→ THE TASK
Go through the lines below and retype each one exactly.

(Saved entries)

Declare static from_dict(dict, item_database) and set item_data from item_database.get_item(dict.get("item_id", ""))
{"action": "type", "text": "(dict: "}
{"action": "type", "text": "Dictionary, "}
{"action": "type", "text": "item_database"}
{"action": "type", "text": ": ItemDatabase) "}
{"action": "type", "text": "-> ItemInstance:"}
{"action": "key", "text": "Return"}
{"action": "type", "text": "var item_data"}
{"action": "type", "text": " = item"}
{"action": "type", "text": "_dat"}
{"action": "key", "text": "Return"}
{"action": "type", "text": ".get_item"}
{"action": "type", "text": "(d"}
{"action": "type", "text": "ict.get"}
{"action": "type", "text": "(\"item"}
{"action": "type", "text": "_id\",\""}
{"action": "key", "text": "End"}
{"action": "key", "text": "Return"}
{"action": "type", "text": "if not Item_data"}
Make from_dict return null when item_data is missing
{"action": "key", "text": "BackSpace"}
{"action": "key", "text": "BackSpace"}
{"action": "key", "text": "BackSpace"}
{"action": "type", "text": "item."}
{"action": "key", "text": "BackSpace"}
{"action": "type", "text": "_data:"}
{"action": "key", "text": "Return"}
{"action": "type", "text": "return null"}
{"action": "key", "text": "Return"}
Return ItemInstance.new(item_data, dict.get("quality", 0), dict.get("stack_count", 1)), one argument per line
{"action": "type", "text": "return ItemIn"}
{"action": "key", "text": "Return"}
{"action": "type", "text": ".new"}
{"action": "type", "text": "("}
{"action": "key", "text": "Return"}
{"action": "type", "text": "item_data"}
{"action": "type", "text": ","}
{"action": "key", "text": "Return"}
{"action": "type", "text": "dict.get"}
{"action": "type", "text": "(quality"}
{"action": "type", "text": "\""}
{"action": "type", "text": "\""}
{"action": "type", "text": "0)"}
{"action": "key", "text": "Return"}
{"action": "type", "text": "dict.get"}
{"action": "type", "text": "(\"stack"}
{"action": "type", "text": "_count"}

→ REPLY TO THE TASK
Declare static from_dict(dict, item_database) and set item_data from item_database.get_item(dict.get("item_id", ""))
{"action": "type", "text": "(dict: "}
{"action": "type", "text": "Dictionary, "}
{"action": "type", "text": "item_database"}
{"action": "type", "text": ": ItemDatabase) "}
{"action": "type", "text": "-> ItemInstance:"}
{"action": "key", "text": "Return"}
{"action": "type", "text": "var item_data"}
{"action": "type", "text": " = item"}
{"action": "type", "text": "_dat"}
{"action": "key", "text": "Return"}
{"action": "type", "text": ".get_item"}
{"action": "type", "text": "(d"}
{"action": "type", "text": "ict.get"}
{"action": "type", "text": "(\"item"}
{"action": "type", "text": "_id\",\""}
{"action": "key", "text": "End"}
{"action": "key", "text": "Return"}
{"action": "type", "text": "if not Item_data"}
Make from_dict return null when item_data is missing
{"action": "key", "text": "BackSpace"}
{"action": "key", "text": "BackSpace"}
{"action": "key", "text": "BackSpace"}
{"action": "type", "text": "item."}
{"action": "key", "text": "BackSpace"}
{"action": "type", "text": "_data:"}
{"action": "key", "text": "Return"}
{"action": "type", "text": "return null"}
{"action": "key", "text": "Return"}
Return ItemInstance.new(item_data, dict.get("quality", 0), dict.get("stack_count", 1)), one argument per line
{"action": "type", "text": "return ItemIn"}
{"action": "key", "text": "Return"}
{"action": "type", "text": ".new"}
{"action": "type", "text": "("}
{"action": "key", "text": "Return"}
{"action": "type", "text": "item_data"}
{"action": "type", "text": ","}
{"action": "key", "text": "Return"}
{"action": "type", "text": "dict.get"}
{"action": "type", "text": "(quality"}
{"action": "type", "text": "\""}
{"action": "type", "text": "\""}
{"action": "type", "text": "0)"}
{"action": "key", "text": "Return"}
{"action": "type", "text": "dict.get"}
{"action": "type", "text": "(\"stack"}
{"action": "type", "text": "_count"}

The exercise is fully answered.